10. What suggestions in this book do you hope to incorporate in your own yard/gardens?

Saturday, July 1, 2017

The Beak of the Finch by Jonathan Weiner

Summary from Amazon:
"On a desert island in the heart of the Galapagos archipelago, where Darwin received his first inklings of the theory of evolution, two scientists, Peter and Rosemary Grant, have spent twenty years proving that Darwin did not know the strength of his own theory. For among the finches of Daphne Major, natural selection is neither rare nor slow: it is taking place by the hour, and we can watch.

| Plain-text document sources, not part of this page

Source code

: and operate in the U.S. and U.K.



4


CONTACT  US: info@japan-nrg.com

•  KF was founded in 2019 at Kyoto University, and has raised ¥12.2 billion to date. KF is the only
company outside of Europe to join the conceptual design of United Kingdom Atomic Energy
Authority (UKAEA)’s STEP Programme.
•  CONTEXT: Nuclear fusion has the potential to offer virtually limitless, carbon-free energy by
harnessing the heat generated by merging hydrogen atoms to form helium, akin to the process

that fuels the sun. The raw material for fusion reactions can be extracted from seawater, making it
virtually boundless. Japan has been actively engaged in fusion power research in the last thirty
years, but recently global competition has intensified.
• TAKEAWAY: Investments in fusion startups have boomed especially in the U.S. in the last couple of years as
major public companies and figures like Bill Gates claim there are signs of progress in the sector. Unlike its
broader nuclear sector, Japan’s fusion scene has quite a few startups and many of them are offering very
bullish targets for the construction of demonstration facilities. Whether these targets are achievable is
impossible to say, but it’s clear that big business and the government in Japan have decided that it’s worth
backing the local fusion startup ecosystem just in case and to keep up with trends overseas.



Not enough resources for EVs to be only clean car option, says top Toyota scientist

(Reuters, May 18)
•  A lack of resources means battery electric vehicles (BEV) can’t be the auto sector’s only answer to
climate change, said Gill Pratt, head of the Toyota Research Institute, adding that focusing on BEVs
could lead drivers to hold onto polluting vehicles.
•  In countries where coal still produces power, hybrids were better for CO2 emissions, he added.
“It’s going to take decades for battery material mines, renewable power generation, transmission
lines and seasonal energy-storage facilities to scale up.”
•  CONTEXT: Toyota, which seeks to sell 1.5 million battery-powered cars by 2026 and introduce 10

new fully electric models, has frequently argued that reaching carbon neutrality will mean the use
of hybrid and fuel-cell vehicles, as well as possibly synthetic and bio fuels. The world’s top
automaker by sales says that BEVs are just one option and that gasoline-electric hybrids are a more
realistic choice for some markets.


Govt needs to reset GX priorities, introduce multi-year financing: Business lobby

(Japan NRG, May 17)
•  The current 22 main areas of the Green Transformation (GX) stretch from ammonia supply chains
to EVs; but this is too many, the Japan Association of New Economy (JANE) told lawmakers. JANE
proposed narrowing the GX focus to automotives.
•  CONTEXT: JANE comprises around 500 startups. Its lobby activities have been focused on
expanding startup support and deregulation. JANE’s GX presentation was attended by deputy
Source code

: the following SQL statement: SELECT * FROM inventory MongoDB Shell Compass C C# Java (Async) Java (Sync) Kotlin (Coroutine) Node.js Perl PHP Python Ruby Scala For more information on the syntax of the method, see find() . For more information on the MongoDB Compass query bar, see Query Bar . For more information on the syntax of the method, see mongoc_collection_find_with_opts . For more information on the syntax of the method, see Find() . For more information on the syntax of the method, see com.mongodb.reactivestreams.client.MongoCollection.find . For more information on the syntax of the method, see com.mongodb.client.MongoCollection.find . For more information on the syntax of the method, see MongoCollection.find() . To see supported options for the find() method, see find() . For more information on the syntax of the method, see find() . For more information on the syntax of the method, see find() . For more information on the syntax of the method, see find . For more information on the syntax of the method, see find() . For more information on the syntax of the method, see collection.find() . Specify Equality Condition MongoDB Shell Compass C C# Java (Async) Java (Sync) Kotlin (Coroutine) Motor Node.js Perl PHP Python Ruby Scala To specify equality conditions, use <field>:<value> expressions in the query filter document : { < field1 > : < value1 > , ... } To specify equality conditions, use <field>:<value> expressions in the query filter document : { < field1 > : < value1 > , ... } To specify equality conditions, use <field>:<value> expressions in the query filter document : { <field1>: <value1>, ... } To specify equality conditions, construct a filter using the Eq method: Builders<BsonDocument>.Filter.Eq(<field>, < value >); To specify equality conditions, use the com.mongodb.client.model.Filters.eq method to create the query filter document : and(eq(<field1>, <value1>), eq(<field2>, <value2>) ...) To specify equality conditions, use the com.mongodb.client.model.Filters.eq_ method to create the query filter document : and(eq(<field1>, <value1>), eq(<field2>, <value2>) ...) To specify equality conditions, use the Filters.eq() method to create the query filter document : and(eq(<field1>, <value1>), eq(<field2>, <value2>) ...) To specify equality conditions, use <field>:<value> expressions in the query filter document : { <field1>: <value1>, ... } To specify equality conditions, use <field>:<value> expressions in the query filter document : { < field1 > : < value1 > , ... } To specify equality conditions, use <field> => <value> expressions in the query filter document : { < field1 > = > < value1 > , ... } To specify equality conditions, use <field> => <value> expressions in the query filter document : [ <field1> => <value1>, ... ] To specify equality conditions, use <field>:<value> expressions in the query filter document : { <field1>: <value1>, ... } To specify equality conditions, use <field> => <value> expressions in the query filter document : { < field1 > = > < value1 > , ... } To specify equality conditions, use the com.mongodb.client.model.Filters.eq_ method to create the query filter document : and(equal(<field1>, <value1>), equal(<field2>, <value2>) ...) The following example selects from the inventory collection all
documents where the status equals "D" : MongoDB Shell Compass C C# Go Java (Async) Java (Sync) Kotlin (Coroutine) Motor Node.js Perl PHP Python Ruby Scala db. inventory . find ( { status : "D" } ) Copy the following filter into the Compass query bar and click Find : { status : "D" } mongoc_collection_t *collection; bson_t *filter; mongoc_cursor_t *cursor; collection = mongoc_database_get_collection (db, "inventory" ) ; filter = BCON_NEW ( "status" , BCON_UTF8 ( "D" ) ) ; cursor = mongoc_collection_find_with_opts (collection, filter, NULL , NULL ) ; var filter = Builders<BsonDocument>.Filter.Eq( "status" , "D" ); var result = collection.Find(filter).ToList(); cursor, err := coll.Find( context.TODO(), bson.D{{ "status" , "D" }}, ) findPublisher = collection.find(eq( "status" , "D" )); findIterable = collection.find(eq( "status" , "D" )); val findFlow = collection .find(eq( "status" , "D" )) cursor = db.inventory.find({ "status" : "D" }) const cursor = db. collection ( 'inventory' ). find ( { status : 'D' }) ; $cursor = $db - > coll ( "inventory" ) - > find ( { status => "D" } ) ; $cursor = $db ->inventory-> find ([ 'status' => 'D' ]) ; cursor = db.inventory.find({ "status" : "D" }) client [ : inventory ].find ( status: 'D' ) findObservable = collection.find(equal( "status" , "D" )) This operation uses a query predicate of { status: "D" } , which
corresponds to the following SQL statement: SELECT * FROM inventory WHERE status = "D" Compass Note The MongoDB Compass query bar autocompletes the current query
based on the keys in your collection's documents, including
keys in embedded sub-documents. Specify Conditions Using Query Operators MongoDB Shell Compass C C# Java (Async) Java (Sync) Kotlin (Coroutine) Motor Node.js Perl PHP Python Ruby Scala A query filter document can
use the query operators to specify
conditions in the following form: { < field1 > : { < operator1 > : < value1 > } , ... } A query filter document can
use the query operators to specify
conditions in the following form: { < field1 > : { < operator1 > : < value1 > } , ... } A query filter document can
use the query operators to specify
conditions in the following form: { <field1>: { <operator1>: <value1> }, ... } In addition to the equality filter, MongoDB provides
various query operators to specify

In this dramatic story of groundbreaking scientific research, Jonathan Weiner follows these scientists as they watch Darwin's finches and come up with a new understanding of life itself. The Beak of the Finch is an elegantly written and compelling masterpiece of theory and explication in the tradition of Stephen Jay Gould."

New York Times: "In Darwin's Footsteps":

Kirkus Review:

(2014) The Origin of Species: The Beak of the Finch: 
(2017) NY Times: Feather Fancy:

Pulitzer Prize Winner for 1995 in General Nonfiction

Author, Jonathan Weiner's, website

2016 Article about Rosemary and Peter Grant: 
"The Legendary Biologists Who Clocked Evolution's Astonishing Speed": 

Discussion Questions (by John, who will be leading the discussion):
1. Darwin’s theory of evolution, natural selection, and origin of species were based on interpretations of observations. How is this different from normal scientific process? What is the role of experimentation for proving and supporting theories?
2. What were the Grants’ and their collaborators critical contributions for demonstrating these phenomena? Why did they focus on Galapagos finch species? How were beak sizes and shapes used as critical determinants of divergences and speciation?
3. What role did weather and climate shifts play in their observations of selection? Similarly, what were the accompanying changes in vegetation effect selection?
4. How did the interplay of bees and nectar drinking finches demonstrate that different species can exert selective pressure on each other, not only intra-species effects?
5. What are the characteristics of a species?
6. How may species’ boundaries be tested and sometimes stretched?
7. What are the differences in natural selection versus sexual selection and how do they combine to produce diversity and speciation?
8. How did the African guppies studies conducted by Endler support the Grants’ conclusion?
9. How did the fruit fly studies contribute to understanding selection and formation of species?

10. In the 20 years since this book was published, genetic sequencing of DNA has become a very powerful tool for biologists, enabled by complete DNA analysis of individual organisms. How might this type of analysis affect our understanding of natural selection and the studies conducted in this book?
11. The book includes numerous, diverse examples separate from the finches of the Galapagos of selection pressures leading to divergence including for bacteria (antiobiotic resistance), insects (pesticide resistance), moths (color change), elephants (loss of tusks).  How do these phenomena extend and mostly reinforce the observations of the Grants?
12. The subject of evolution is still difficult and controversial for many people.  Why do people for the most part appear to understand and accept the observations of selective pressure and divergence, such as those described in this book, yet reject evolution?